Diners concerned about the safety of carryout should know that the industry, long concerned about food safety and general hygiene, is being extra vigilant these days. Interviews with the owners of the following establishments, and personal observation of their practices — from the table where customers collect their orders outside Anju to the social distancing practiced by staff inside Clarity — make me confident in recommending them for more than their ace cooking.

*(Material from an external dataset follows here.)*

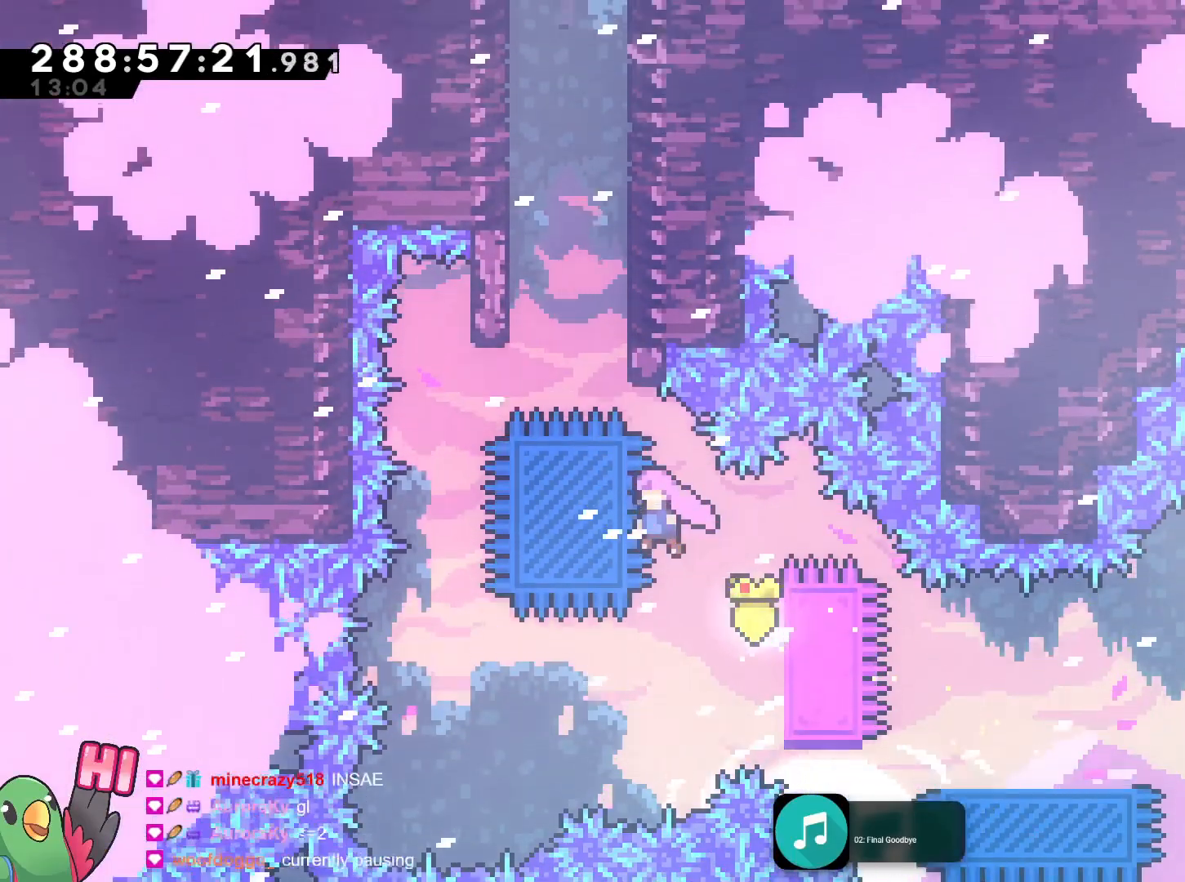
{"buttons": [], "left_stick": "right", "right_stick": "center", "events": [[100, "R1", "down"], [150, "R1", "up"], [150, "left_stick", "up"], [200, "Y", "down"], [383, "B", "up"], [383, "Y", "up"], [433, "left_stick", "right"]]}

Who needs flowers in the house when there’s carryout from Anju? The unpacked contents from the Korean hotspot in Dupont Circle brighten a room as surely as any bouquet. Consider just the ssam board, DIY tacos assembled from ribbons of rosy marinated short rib and ruffles of spring-green lettuce (ssam is Korean for “wrapped”). The board’s multiple parts span magenta pickled radishes, bronzed garlic that spreads like butter, white steamed rice and red ssamjang, the thick and spicy paste made with garlic, onion, sesame oil and more. To look at ssam is to take in a rainbow.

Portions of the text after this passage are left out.